■ EXERCISE PROMPT ■
Copy out the records word for word, beginning at their first line and ending after the line that contains "3. Red Hawk Resort & Casino".
════════════════
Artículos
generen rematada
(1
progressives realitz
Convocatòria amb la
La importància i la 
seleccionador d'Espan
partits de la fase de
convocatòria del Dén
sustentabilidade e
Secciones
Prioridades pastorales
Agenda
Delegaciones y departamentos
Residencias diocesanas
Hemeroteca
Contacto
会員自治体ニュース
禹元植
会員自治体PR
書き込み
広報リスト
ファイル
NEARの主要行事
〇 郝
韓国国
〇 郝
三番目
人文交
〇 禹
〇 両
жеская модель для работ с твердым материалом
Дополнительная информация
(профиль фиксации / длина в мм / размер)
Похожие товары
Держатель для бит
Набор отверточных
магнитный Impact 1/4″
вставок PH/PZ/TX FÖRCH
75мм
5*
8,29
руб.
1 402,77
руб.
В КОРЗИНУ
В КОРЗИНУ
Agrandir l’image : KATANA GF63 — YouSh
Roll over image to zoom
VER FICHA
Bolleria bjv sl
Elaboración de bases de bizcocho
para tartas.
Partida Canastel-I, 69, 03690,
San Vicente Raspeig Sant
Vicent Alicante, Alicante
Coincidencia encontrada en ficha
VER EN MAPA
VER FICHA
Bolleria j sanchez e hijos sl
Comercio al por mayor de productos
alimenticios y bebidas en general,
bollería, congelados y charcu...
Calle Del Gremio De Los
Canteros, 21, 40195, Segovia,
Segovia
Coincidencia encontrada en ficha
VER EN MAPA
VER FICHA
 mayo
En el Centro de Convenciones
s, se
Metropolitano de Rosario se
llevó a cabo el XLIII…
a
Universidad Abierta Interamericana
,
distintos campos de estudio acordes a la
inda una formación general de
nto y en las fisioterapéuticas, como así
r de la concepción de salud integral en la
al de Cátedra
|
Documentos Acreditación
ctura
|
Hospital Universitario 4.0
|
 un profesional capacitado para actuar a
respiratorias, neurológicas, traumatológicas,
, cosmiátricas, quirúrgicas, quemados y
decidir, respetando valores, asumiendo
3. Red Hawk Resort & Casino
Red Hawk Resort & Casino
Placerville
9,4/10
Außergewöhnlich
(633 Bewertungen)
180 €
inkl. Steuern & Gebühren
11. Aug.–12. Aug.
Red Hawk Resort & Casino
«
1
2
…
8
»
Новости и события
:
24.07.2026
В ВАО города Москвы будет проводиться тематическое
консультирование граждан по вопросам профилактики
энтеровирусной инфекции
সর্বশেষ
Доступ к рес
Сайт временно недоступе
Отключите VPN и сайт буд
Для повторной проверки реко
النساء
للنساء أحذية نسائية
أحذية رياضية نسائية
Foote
════════════════
■ TASK OUTPUT ■
Artículos
generen rematada
(1
progressives realitz
Convocatòria amb la
La importància i la 
seleccionador d'Espan
partits de la fase de
convocatòria del Dén
sustentabilidade e
Secciones
Prioridades pastorales
Agenda
Delegaciones y departamentos
Residencias diocesanas
Hemeroteca
Contacto
会員自治体ニュース
禹元植
会員自治体PR
書き込み
広報リスト
ファイル
NEARの主要行事
〇 郝
韓国国
〇 郝
三番目
人文交
〇 禹
〇 両
жеская модель для работ с твердым материалом
Дополнительная информация
(профиль фиксации / длина в мм / размер)
Похожие товары
Держатель для бит
Набор отверточных
магнитный Impact 1/4″
вставок PH/PZ/TX FÖRCH
75мм
5*
8,29
руб.
1 402,77
руб.
В КОРЗИНУ
В КОРЗИНУ
Agrandir l’image : KATANA GF63 — YouSh
Roll over image to zoom
VER FICHA
Bolleria bjv sl
Elaboración de bases de bizcocho
para tartas.
Partida Canastel-I, 69, 03690,
San Vicente Raspeig Sant
Vicent Alicante, Alicante
Coincidencia encontrada en ficha
VER EN MAPA
VER FICHA
Bolleria j sanchez e hijos sl
Comercio al por mayor de productos
alimenticios y bebidas en general,
bollería, congelados y charcu...
Calle Del Gremio De Los
Canteros, 21, 40195, Segovia,
Segovia
Coincidencia encontrada en ficha
VER EN MAPA
VER FICHA
 mayo
En el Centro de Convenciones
s, se
Metropolitano de Rosario se
llevó a cabo el XLIII…
a
Universidad Abierta Interamericana
,
distintos campos de estudio acordes a la
inda una formación general de
nto y en las fisioterapéuticas, como así
r de la concepción de salud integral en la
al de Cátedra
|
Documentos Acreditación
ctura
|
Hospital Universitario 4.0
|
 un profesional capacitado para actuar a
respiratorias, neurológicas, traumatológicas,
, cosmiátricas, quirúrgicas, quemados y
decidir, respetando valores, asumiendo
3. Red Hawk Resort & Casino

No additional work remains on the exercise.